**YOUR OBJECTIVE**
Give the entries back exactly as they stand, but without pictures.

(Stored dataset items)
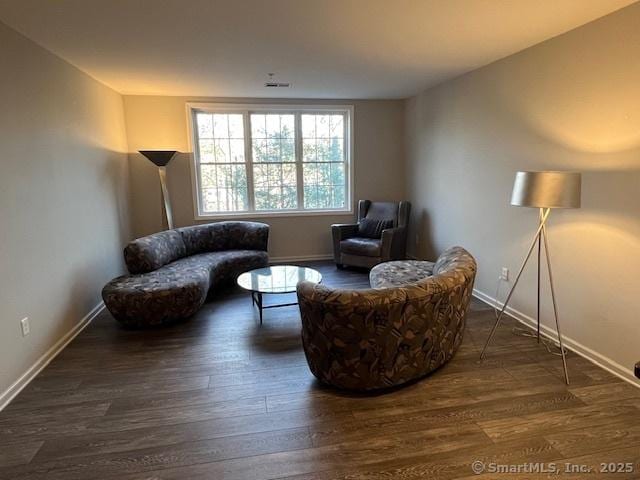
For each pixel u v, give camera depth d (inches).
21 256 103.3
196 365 110.7
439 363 100.5
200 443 78.8
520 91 130.9
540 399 91.7
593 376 101.2
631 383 97.2
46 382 102.3
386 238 194.9
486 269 156.0
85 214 146.9
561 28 108.7
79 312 137.6
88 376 105.1
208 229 198.2
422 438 79.4
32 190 110.2
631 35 92.7
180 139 207.9
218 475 70.6
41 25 101.9
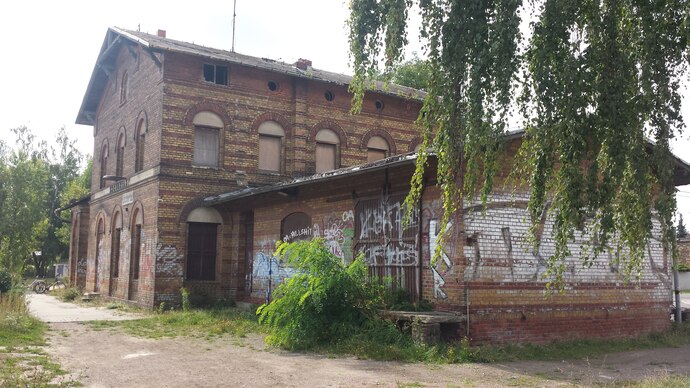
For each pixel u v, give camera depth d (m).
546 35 6.82
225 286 20.77
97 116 28.69
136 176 22.09
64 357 10.56
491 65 7.08
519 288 12.30
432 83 7.73
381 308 12.29
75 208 30.81
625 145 6.55
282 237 18.06
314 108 22.70
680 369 10.38
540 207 7.00
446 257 12.03
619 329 13.81
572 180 6.62
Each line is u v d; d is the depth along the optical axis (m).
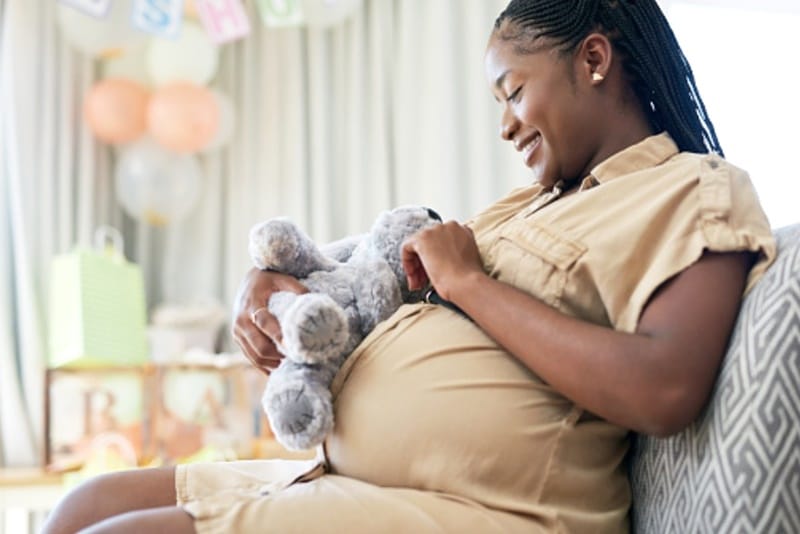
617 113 1.15
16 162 3.00
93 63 3.23
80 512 1.11
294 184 3.27
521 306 0.99
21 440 2.90
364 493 0.95
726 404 0.92
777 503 0.89
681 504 0.97
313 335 1.01
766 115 3.04
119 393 2.70
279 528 0.91
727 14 3.09
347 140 3.29
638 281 0.99
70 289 2.69
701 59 3.07
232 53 3.34
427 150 3.21
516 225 1.11
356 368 1.06
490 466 0.99
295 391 1.02
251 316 1.16
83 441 2.68
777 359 0.90
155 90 3.12
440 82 3.19
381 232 1.17
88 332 2.64
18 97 3.03
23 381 2.95
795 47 3.07
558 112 1.12
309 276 1.17
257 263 1.21
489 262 1.12
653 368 0.91
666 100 1.16
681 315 0.94
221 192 3.33
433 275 1.05
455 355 1.03
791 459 0.89
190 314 3.00
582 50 1.13
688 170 1.03
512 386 1.01
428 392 1.01
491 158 3.18
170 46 3.03
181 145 3.01
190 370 2.71
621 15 1.15
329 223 3.26
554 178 1.16
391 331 1.07
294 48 3.30
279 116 3.31
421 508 0.95
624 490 1.08
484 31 3.22
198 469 1.16
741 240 0.96
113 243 3.24
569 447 1.02
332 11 3.07
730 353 0.94
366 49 3.31
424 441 1.00
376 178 3.25
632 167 1.10
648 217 1.00
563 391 0.96
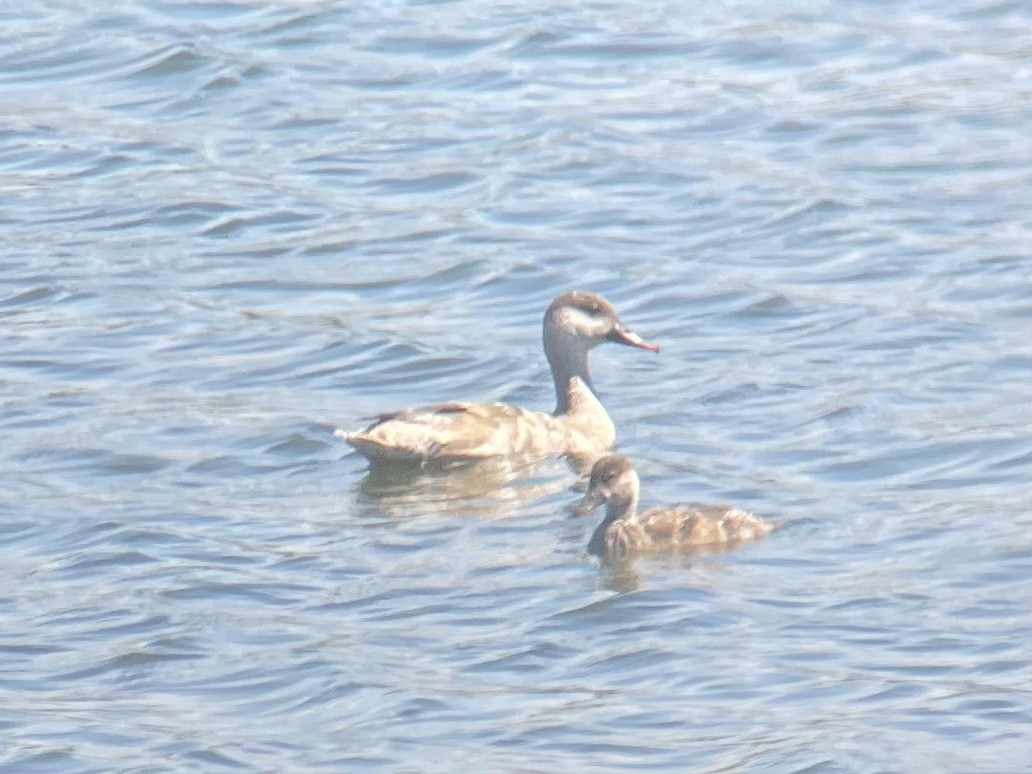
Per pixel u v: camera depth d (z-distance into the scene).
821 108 30.28
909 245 25.23
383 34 33.56
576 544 17.38
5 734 14.31
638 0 35.09
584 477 19.17
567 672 15.01
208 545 17.45
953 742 13.81
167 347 22.69
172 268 25.19
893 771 13.46
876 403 20.44
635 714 14.33
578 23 33.88
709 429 20.14
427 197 27.47
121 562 17.14
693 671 14.94
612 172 28.08
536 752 13.87
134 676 15.15
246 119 30.36
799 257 25.12
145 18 34.28
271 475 19.23
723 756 13.73
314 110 30.56
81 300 24.12
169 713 14.59
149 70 32.06
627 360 22.27
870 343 22.20
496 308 23.98
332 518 18.09
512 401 21.48
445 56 32.69
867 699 14.44
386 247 25.80
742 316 23.31
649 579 16.48
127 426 20.38
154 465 19.39
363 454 19.41
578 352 20.80
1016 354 21.64
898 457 19.06
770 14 34.28
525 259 25.23
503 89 31.34
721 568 16.69
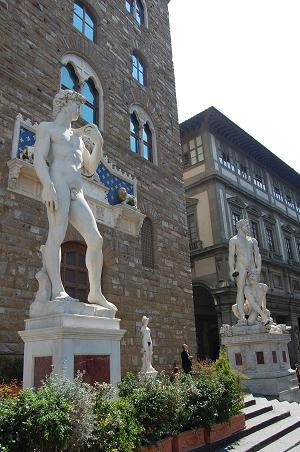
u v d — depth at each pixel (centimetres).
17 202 1126
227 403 753
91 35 1714
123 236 1519
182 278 1836
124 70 1839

**EXERCISE RESPONSE**
For each pixel u v, give camera depth d (inches).
21 256 103.3
196 365 110.7
439 363 100.5
200 443 78.8
520 91 130.9
540 399 91.7
593 376 101.2
631 383 97.2
46 382 102.3
386 238 194.9
486 269 156.0
85 214 146.9
561 28 108.7
79 312 137.6
88 376 105.1
208 229 198.2
422 438 79.4
32 190 110.2
631 35 92.7
180 139 207.9
218 475 70.6
41 25 101.9
For each pixel u v, give camera depth d (m).
546 35 6.82
225 286 20.77
97 116 28.69
136 176 22.09
64 357 10.56
491 65 7.08
519 288 12.30
432 83 7.73
381 308 12.29
75 208 30.81
625 145 6.55
282 237 18.06
314 108 22.70
680 369 10.38
540 207 7.00
446 257 12.03
619 329 13.81
572 180 6.62
Each line is u v d; d is the depth along the optical axis (m).
617 113 1.15
16 162 3.00
93 63 3.23
80 512 1.11
294 184 3.27
521 306 0.99
21 440 2.90
364 493 0.95
726 404 0.92
777 503 0.89
681 504 0.97
313 335 1.01
766 115 3.04
119 393 2.70
279 528 0.91
727 14 3.09
347 140 3.29
638 281 0.99
70 289 2.69
701 59 3.07
232 53 3.34
427 150 3.21
516 225 1.11
356 368 1.06
490 466 0.99
295 391 1.02
251 316 1.16
83 441 2.68
777 359 0.90
155 90 3.12
440 82 3.19
381 232 1.17
88 332 2.64
18 97 3.03
23 381 2.95
795 47 3.07
558 112 1.12
309 276 1.17
257 263 1.21
489 262 1.12
653 368 0.91
666 100 1.16
681 315 0.94
221 192 3.33
433 275 1.05
455 355 1.03
791 459 0.89
190 314 3.00
582 50 1.13
688 170 1.03
512 386 1.01
428 392 1.01
491 158 3.18
170 46 3.03
181 145 3.01
190 370 2.71
621 15 1.15
329 223 3.26
554 178 1.16
391 331 1.07
294 48 3.30
279 116 3.31
421 508 0.95
624 490 1.08
484 31 3.22
198 469 1.16
741 240 0.96
113 243 3.24
569 447 1.02
332 11 3.07
730 353 0.94
366 49 3.31
424 441 1.00
376 178 3.25
632 167 1.10
648 217 1.00
563 391 0.96
Per pixel u v: camera depth d (z-distance into the scene).
821 108 30.28
909 245 25.23
383 34 33.56
576 544 17.38
5 734 14.31
638 0 35.09
584 477 19.17
567 672 15.01
208 545 17.45
953 742 13.81
167 347 22.69
172 268 25.19
893 771 13.46
876 403 20.44
635 714 14.33
578 23 33.88
709 429 20.14
427 197 27.47
121 562 17.14
693 671 14.94
612 172 28.08
536 752 13.87
134 676 15.15
246 119 30.36
799 257 25.12
145 18 34.28
271 475 19.23
723 756 13.73
314 110 30.56
81 300 24.12
169 713 14.59
149 70 32.06
627 360 22.27
870 343 22.20
496 308 23.98
332 518 18.09
512 401 21.48
445 56 32.69
867 699 14.44
386 247 25.80
742 316 23.31
649 579 16.48
127 426 20.38
154 465 19.39
363 454 19.41
578 352 20.80
1016 354 21.64
898 457 19.06
770 14 34.28
525 259 25.23
503 89 31.34
721 568 16.69
u v d — depth at each pixel (centimetres).
17 202 1126
227 403 753
91 35 1714
123 236 1519
182 278 1836
124 70 1839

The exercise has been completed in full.